What needs to be done.
Could you write out every item below character for character, one per line?

==*==

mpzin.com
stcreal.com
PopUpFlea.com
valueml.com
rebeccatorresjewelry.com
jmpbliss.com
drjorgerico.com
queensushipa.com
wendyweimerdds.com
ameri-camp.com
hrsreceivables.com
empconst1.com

==*==

Task result.
mpzin.com
stcreal.com
PopUpFlea.com
valueml.com
rebeccatorresjewelry.com
jmpbliss.com
drjorgerico.com
queensushipa.com
wendyweimerdds.com
ameri-camp.com
hrsreceivables.com
empconst1.com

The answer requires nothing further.